A bureaucratic deletion has done to a veteran Indian editor what overt censorship rarely manages: it has quietly stripped him of the right to vote and the right to travel.

'Voteless and passportless'

R. Rajagopal spent nearly three decades at The Telegraph, the Kolkata daily, latterly as its editor. This year, he says, he became neither able to cast a ballot nor leave the country. In March 2026 his name was deleted from the electoral roll in West Bengal's Ballygunge constituency during what authorities call a Special Intensive Revision, or SIR — a sweeping cleanup of voter lists that, by news accounts, placed millions of names under review or removed them. Rajagopal was given little explanation, The Print reported.

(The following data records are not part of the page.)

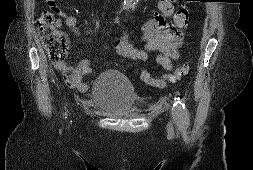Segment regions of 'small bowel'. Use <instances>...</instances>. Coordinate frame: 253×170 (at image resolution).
<instances>
[{
    "mask_svg": "<svg viewBox=\"0 0 253 170\" xmlns=\"http://www.w3.org/2000/svg\"><path fill=\"white\" fill-rule=\"evenodd\" d=\"M176 1L159 0L158 11L141 27L143 30V48H136L125 36H122L114 43L116 52L126 59L141 61H146L149 58V53H156V63L166 71H171L174 63L179 59L178 48L182 45V29L185 27L177 24L176 16L174 18V26H171L167 20L168 17L173 15ZM47 4L58 15L55 23L57 28L61 27L64 20L76 36L81 35L80 30L77 28V18L75 16L67 14L55 0H48ZM54 67L63 74L64 80L69 87L75 88L79 92L88 90V84L85 79L92 74L88 59L80 60L75 68L70 67L65 62H57ZM140 78L144 83L151 86L163 87L165 85L161 79L151 76L146 68L141 69ZM150 81H153L155 85L151 84Z\"/></svg>",
    "mask_w": 253,
    "mask_h": 170,
    "instance_id": "small-bowel-1",
    "label": "small bowel"
}]
</instances>
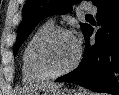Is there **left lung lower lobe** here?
Returning <instances> with one entry per match:
<instances>
[{"mask_svg": "<svg viewBox=\"0 0 119 95\" xmlns=\"http://www.w3.org/2000/svg\"><path fill=\"white\" fill-rule=\"evenodd\" d=\"M97 10L99 29L95 44H89L93 27L88 25L81 63L56 82H71L95 92L119 95V0H103Z\"/></svg>", "mask_w": 119, "mask_h": 95, "instance_id": "0a47b994", "label": "left lung lower lobe"}]
</instances>
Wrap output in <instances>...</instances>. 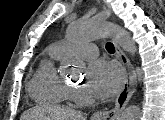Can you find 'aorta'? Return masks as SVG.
I'll list each match as a JSON object with an SVG mask.
<instances>
[{"instance_id": "1", "label": "aorta", "mask_w": 165, "mask_h": 120, "mask_svg": "<svg viewBox=\"0 0 165 120\" xmlns=\"http://www.w3.org/2000/svg\"><path fill=\"white\" fill-rule=\"evenodd\" d=\"M70 34L74 38L85 39L105 38L114 35L123 50L132 55L136 53V46L129 33L119 25L102 19L74 21L70 24ZM140 116L141 110L139 106L133 105L123 111L119 120H139Z\"/></svg>"}]
</instances>
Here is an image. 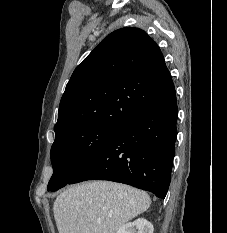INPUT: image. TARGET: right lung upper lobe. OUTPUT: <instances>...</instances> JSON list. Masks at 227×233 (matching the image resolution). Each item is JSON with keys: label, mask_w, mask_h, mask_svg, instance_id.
Listing matches in <instances>:
<instances>
[{"label": "right lung upper lobe", "mask_w": 227, "mask_h": 233, "mask_svg": "<svg viewBox=\"0 0 227 233\" xmlns=\"http://www.w3.org/2000/svg\"><path fill=\"white\" fill-rule=\"evenodd\" d=\"M175 90L159 46L139 28L109 34L74 70L55 136L89 125L120 127Z\"/></svg>", "instance_id": "cb5924a9"}]
</instances>
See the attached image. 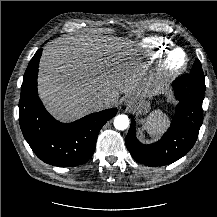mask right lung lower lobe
Returning <instances> with one entry per match:
<instances>
[{
  "label": "right lung lower lobe",
  "mask_w": 217,
  "mask_h": 217,
  "mask_svg": "<svg viewBox=\"0 0 217 217\" xmlns=\"http://www.w3.org/2000/svg\"><path fill=\"white\" fill-rule=\"evenodd\" d=\"M42 49L31 59L23 77L19 101L22 133L33 152L45 163L58 167L86 163L94 153L102 126L117 109L87 115L73 123L56 121L38 97L37 74Z\"/></svg>",
  "instance_id": "98d812e1"
}]
</instances>
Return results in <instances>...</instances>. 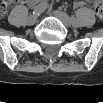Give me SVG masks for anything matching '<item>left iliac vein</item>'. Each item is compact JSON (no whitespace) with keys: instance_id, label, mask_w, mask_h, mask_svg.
<instances>
[{"instance_id":"obj_1","label":"left iliac vein","mask_w":103,"mask_h":103,"mask_svg":"<svg viewBox=\"0 0 103 103\" xmlns=\"http://www.w3.org/2000/svg\"><path fill=\"white\" fill-rule=\"evenodd\" d=\"M53 14H54L66 27L69 28V27L72 26V22H71L69 16H68L66 13H64V12H62V11H60V10H55V11H53Z\"/></svg>"}]
</instances>
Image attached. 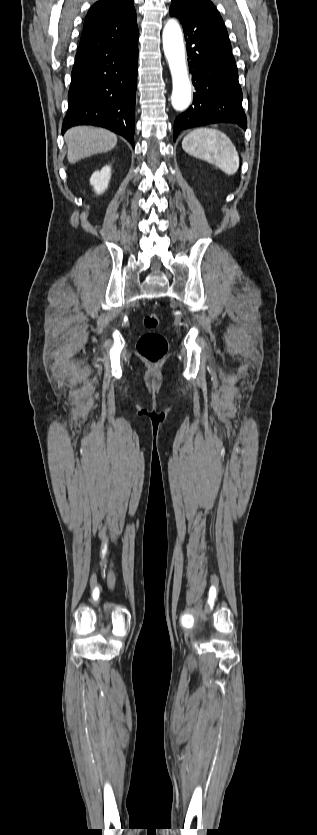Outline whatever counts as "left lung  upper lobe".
<instances>
[{"label": "left lung upper lobe", "mask_w": 317, "mask_h": 835, "mask_svg": "<svg viewBox=\"0 0 317 835\" xmlns=\"http://www.w3.org/2000/svg\"><path fill=\"white\" fill-rule=\"evenodd\" d=\"M170 14L179 18L183 26L189 22L193 14H209L221 18L219 12L209 0H172Z\"/></svg>", "instance_id": "left-lung-upper-lobe-1"}]
</instances>
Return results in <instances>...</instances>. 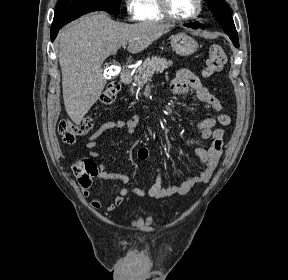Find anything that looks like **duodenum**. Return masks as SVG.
Instances as JSON below:
<instances>
[{"instance_id":"1","label":"duodenum","mask_w":288,"mask_h":280,"mask_svg":"<svg viewBox=\"0 0 288 280\" xmlns=\"http://www.w3.org/2000/svg\"><path fill=\"white\" fill-rule=\"evenodd\" d=\"M132 79V72L127 67L123 68L121 72V81L124 84H128Z\"/></svg>"}]
</instances>
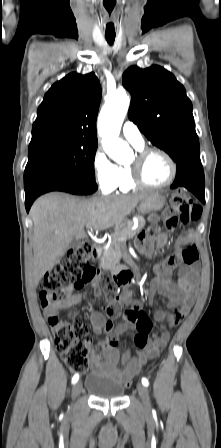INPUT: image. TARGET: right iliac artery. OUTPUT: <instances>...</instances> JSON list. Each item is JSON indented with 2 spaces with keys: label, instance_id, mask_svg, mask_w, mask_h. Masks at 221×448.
Returning a JSON list of instances; mask_svg holds the SVG:
<instances>
[{
  "label": "right iliac artery",
  "instance_id": "right-iliac-artery-1",
  "mask_svg": "<svg viewBox=\"0 0 221 448\" xmlns=\"http://www.w3.org/2000/svg\"><path fill=\"white\" fill-rule=\"evenodd\" d=\"M79 380V375L75 374L72 378V384H75Z\"/></svg>",
  "mask_w": 221,
  "mask_h": 448
}]
</instances>
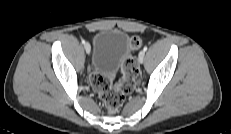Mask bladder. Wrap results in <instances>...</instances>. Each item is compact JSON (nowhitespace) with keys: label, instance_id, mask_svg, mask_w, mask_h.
Instances as JSON below:
<instances>
[{"label":"bladder","instance_id":"1","mask_svg":"<svg viewBox=\"0 0 231 134\" xmlns=\"http://www.w3.org/2000/svg\"><path fill=\"white\" fill-rule=\"evenodd\" d=\"M130 50L129 35L119 29L98 31L93 38L92 70L107 78L114 77Z\"/></svg>","mask_w":231,"mask_h":134}]
</instances>
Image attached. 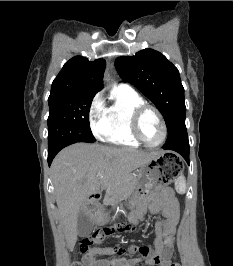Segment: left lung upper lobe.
Instances as JSON below:
<instances>
[{
	"label": "left lung upper lobe",
	"instance_id": "1",
	"mask_svg": "<svg viewBox=\"0 0 233 266\" xmlns=\"http://www.w3.org/2000/svg\"><path fill=\"white\" fill-rule=\"evenodd\" d=\"M120 77L138 88L162 113L168 137L185 126L184 88L178 69L153 49L135 56H121L115 61Z\"/></svg>",
	"mask_w": 233,
	"mask_h": 266
}]
</instances>
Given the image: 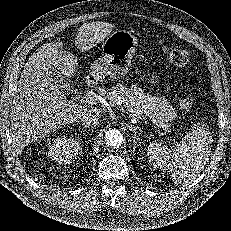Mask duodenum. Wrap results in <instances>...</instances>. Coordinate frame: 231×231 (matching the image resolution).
I'll use <instances>...</instances> for the list:
<instances>
[{"label": "duodenum", "mask_w": 231, "mask_h": 231, "mask_svg": "<svg viewBox=\"0 0 231 231\" xmlns=\"http://www.w3.org/2000/svg\"><path fill=\"white\" fill-rule=\"evenodd\" d=\"M94 84H95V79L94 78H92V77H90L89 79H87V81H86V87H88V88H90V87H93L94 86Z\"/></svg>", "instance_id": "obj_1"}]
</instances>
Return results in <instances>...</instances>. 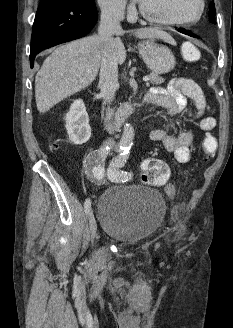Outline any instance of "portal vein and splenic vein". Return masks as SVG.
Instances as JSON below:
<instances>
[{
	"mask_svg": "<svg viewBox=\"0 0 233 328\" xmlns=\"http://www.w3.org/2000/svg\"><path fill=\"white\" fill-rule=\"evenodd\" d=\"M143 81H145L147 83L149 81V77H147V76L143 77Z\"/></svg>",
	"mask_w": 233,
	"mask_h": 328,
	"instance_id": "18ae733b",
	"label": "portal vein and splenic vein"
}]
</instances>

The consequences spread beyond the ballot. His passport had expired, and when he applied to renew it, the routine police verification came back adverse — citing his absence from the electoral roll. With the renewal stalled for months, he missed his daughter's wedding in the United States. He summarized the unofficial logic bluntly: if your name is not on the revised roll, do not come for a passport.

Press bodies and the opposition react

The Editors Guild of India condemned the treatment, warning that processes tied to the roll revision were being used — whether by design or administrative inertia — to determine citizenship rights. Opposition figures amplified the case. Trinamool Congress lawmaker Sagarika Ghose, herself a former journalist, called it "shocking" and warned that citizens with fewer resources than a prominent editor would fare worse. Congress and Left politicians described a "slow erosion of citizenship rights" and argued the revision had become, in effect, a tool to adjudicate citizenship rather than a neutral cleanup.

The government's position

Neither the West Bengal electoral authorities nor local police had issued a public statement on Rajagopal's individual case at the time of publication. The passport office's stance, as he describes it, is procedural: it cannot issue a document without cleared police verification, which the roll deletion has blocked. India's Election Commission has defended the revision as a legitimate, necessary cleanup; the Supreme Court declined to halt it outright but ordered the creation of appellate tribunals, led by retired judges, to hear individual challenges. Rajagopal's appeal is reportedly before such a body, even as the revision is set to expand to other states.

A wider backdrop

The case lands amid mounting concern over press freedom in India, which fell to 157th of 180 countries in Reporters Without Borders' 2026 index, down from 151st a year earlier, with the group citing violence against journalists, concentrated media ownership and the use of harsh laws against the press. The Committee to Protect Journalists has documented a series of recent detentions and prosecutions of Indian reporters.

For Rajagopal's defenders, his case adds a quieter dimension to that record: not arrest or assault, but an administrative machinery that can, by accident or by intent, erase a journalist's most basic civic rights — and leave him with no clear way to get them back.